Passage shown:

-- start --

Re: Issues-list item "CACHING-CGI" from Roy T. Fielding on 1997-08-09 (ietf-http-wg@w3.org from July to September 1997)

From: Roy T. Fielding <fielding@kiwi.ics.uci.edu>
Date: Sat, 09 Aug 1997 02:07:57 -0700
To: "David W. Morris" <dwm@xpasc.com>
Cc: http-wg%cuckoo.hpl.hp.com@hplb.hpl.hp.com
Message-Id: <9708090227.aa09342@paris.ics.uci.edu>

>> >	A cache MUST NOT assign a heuristic expiration time to a
>> >	response for a URL that includes the strings "htbin", "cgi-bin", or
>> >	"?" in its rel_path part.  If such a response does not 
>> >	carry an explicit expiration time, it must be treated as
>> >	if it expires immediately.
>> 
>> I'm pretty sure I said this before, but I don't know what list.

-- end --

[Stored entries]
-- start --

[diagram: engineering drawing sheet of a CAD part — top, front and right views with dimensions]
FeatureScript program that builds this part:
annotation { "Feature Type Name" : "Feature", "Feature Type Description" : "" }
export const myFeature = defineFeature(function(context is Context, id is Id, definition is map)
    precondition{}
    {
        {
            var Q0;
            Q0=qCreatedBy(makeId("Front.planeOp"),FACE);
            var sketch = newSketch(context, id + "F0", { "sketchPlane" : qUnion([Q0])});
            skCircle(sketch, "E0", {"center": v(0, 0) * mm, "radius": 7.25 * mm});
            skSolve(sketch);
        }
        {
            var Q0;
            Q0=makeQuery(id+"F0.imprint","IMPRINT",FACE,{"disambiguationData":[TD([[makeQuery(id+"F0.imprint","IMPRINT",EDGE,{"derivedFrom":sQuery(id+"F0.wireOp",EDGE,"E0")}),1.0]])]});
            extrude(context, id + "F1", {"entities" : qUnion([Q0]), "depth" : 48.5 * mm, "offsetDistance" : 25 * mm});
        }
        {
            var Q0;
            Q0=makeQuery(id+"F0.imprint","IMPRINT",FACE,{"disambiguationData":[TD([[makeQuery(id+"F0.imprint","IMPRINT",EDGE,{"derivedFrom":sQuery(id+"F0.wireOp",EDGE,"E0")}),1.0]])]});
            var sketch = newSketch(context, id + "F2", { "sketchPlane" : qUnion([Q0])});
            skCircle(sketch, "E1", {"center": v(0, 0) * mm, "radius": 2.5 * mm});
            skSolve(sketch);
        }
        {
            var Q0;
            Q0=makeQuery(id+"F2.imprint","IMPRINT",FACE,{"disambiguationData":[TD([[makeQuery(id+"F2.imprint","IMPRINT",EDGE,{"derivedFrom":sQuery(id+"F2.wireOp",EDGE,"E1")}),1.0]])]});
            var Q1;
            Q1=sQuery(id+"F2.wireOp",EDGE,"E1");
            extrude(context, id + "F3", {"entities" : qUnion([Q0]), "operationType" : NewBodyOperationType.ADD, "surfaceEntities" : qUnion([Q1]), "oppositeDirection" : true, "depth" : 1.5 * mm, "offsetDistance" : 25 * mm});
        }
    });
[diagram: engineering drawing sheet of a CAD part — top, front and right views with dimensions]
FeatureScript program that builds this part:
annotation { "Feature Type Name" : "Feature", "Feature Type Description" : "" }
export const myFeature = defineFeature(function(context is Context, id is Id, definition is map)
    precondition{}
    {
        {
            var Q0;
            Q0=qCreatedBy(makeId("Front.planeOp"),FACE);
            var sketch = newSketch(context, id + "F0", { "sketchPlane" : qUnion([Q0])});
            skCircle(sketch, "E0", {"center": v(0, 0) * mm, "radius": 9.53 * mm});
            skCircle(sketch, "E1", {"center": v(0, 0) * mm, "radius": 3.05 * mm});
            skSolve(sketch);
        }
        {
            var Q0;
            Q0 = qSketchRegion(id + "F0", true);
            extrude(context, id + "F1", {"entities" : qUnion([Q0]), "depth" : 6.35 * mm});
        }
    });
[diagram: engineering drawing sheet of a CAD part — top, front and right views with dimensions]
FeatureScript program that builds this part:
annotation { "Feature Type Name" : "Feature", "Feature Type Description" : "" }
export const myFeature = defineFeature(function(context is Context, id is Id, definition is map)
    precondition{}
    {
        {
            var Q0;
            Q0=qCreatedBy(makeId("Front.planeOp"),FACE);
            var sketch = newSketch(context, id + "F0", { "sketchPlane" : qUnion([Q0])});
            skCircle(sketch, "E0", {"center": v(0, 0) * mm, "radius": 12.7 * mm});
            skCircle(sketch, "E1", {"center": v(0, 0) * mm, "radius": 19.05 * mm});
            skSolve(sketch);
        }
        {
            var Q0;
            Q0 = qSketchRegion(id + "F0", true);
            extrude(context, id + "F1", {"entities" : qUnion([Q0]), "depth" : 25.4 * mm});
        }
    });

-- end --

From the mailing-list message about cache expiration, return the passage word for word, beginning at the words "From: Roy T." and stopping after "know what list.".

From: Roy T. Fielding <fielding@kiwi.ics.uci.edu>
Date: Sat, 09 Aug 1997 02:07:57 -0700
To: "David W. Morris" <dwm@xpasc.com>
Cc: http-wg%cuckoo.hpl.hp.com@hplb.hpl.hp.com
Message-Id: <9708090227.aa09342@paris.ics.uci.edu>

>> >	A cache MUST NOT assign a heuristic expiration time to a
>> >	response for a URL that includes the strings "htbin", "cgi-bin", or
>> >	"?" in its rel_path part.  If such a response does not 
>> >	carry an explicit expiration time, it must be treated as
>> >	if it expires immediately.
>> 
>> I'm pretty sure I said this before, but I don't know what list.